Orange 9-year-old spurs superstorm food drive
Enlists family, friends in worthy cause
Rachael Coolidge, Walmart community coordinator Marcia Perry, Lindsey Coolidge, Hannah Morton and mother Carrie Fancy collect food, supplies, and cash donations to send to hurricane Sandy victims in Ocean City, New Jersey, at the Orange Walmart Saturday.
ORANGE — They say graphic images on TV can affect young children, and that’s just what happened to a local girl.
But the shocking sight 9-year-old Hannah Morton saw on the evening news had a positive effect.
“I saw people eating out of dumpsters on the news,” she said. “My mom looked at me and said I was starting to cry.”
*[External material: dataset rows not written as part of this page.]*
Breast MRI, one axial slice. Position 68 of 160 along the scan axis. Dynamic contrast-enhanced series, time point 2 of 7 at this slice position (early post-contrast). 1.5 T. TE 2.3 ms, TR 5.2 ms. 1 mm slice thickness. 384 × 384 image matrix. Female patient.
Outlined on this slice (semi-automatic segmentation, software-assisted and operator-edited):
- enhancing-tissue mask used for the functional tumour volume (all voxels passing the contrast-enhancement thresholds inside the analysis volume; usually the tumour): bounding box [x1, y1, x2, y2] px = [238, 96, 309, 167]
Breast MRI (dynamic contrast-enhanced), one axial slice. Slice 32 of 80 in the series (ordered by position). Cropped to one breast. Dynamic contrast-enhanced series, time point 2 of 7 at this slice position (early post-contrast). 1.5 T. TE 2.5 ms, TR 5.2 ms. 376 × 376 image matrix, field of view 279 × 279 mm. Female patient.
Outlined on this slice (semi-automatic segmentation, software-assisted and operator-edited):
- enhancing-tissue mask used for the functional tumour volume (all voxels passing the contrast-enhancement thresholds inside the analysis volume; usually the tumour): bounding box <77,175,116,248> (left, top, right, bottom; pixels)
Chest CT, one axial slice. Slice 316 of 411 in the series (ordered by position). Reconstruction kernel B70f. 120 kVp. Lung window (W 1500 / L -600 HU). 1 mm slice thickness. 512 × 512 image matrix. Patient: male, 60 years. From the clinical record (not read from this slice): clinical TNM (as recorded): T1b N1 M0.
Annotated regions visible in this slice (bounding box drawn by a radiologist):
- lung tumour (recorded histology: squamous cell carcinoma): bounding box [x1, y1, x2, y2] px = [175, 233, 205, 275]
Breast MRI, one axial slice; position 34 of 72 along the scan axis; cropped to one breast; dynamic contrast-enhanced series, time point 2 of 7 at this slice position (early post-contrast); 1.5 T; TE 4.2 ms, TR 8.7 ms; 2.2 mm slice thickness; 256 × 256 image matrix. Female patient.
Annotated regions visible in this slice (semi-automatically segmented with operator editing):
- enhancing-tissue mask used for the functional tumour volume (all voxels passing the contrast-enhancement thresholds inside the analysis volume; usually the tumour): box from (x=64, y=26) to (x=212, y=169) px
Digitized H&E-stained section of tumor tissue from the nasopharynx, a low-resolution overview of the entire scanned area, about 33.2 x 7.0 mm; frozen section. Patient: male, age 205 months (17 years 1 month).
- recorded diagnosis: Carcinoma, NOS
When she saw the conditions Hurricane Sandy victims were living in, Hannah knew she just had to help.
She decided to start a food drive. So, on Saturday and Sunday, Hannah, her mom, Carrie Fancy and friends set up a table at the Orange Walmart, and asked holiday shoppers to pitch in.
Hannah, her mom, and friends Rachael Coolidge and daughter Lindsey, 14, all left their Athol homes and bundled up against the weather to collect food from 9 a.m. to 4 p.m., as a few snowflakes fell on a brisk Saturday.
“On a normal Saturday, I’d probably just be sitting at home with my dad, having a fire in the fireplace,” she said. She didn’t mind giving up her comfort to help those who don’t have homes left to go to.
“What’s us sitting in the cold for eight hours, when some people have been outside for weeks?” asked her mom.
“I wanted to make a difference,” said Hannah.
Though many have stepped up to help the residents of New York and New Jersey affected by the superstorm, not everybody is pitching in.
“It kills me when people say ‘Thank God it wasn’t us,’ but don’t talk about what they can do to help,” said Lindsey Coolidge. She was glad to see Hannah take the initiative to start the food drive.
Though neither of the girls know anyone in the affected area, they’re both Girl Scouts, and when they heard about seven Girl Scout troops displaced by the storm, their hearts went out to them.
While Hannah and her mother handle the food drive, local business owner Paul Anderson will do the truck driving. He and his wife own Trail Head outdoor outfitters in downtown Orange, and have made one trip to Ocean City, N.J. to bring supplies already, and will take the food the kids collected as well.
He said that, at first glance, the buildings in Ocean City seemed just fine.
“It’s a different kind of damage,” he said. Though the houses and buildings still stand, six feet of water washed over much of Ocean City, causing massive flood damage.
“We went into a church, and the walls were stripped to the studs from here down,” he said, holding his hand about four feet high.
Anderson had originally looked into providing aid to New York City, but it was too chaotic in the first days. So, he did some digging, and found the Ocean City, New Jersey Cleanup and Recovery Project, a collaboration of church and community groups.
He said the group has seen help from all over.
“Last time we were there, a truck from Georgia was unloading,” he said.
For that first trip, Anderson took two pickups and a van, and teamed with People’s Bakery, which loaded two minivans with 500 fresh loaves of bread.
“Food is what they need most right now,” he said.
Trail Head is collecting non-perishable foods, toiletries, and cleaning supplies for the trip. The earliest Anderson said he’ll head out is Thursday, weather permitting.
Besides supplies, Anderson said he and his wife have had people offer gas money.
“I tell them, ‘No thanks. The driving and gas is our way of helping out,’” he said.
The couple plans to make the 16-hour round-trip in a single day, and be home to open their store the next morning.
Even in today’s rocky economy, Anderson said his community is always thinking of others.
“Here in Orange, we give when we can, and we give when we can’t, too,” he said.